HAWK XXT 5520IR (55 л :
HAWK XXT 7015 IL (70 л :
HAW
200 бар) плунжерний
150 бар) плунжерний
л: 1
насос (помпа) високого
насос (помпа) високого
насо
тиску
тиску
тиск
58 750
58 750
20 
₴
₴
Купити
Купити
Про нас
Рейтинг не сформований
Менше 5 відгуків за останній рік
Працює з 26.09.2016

------

**WHAT TO WORK ON**: What is needed is a word-for-word restatement of all the data.

**RESULT**:
HAWK XXT 5520IR (55 л :
HAWK XXT 7015 IL (70 л :
HAW
200 бар) плунжерний
150 бар) плунжерний
л: 1
насос (помпа) високого
насос (помпа) високого
насо
тиску
тиску
тиск
58 750
58 750
20 
₴
₴
Купити
Купити
Про нас
Рейтинг не сформований
Менше 5 відгуків за останній рік
Працює з 26.09.2016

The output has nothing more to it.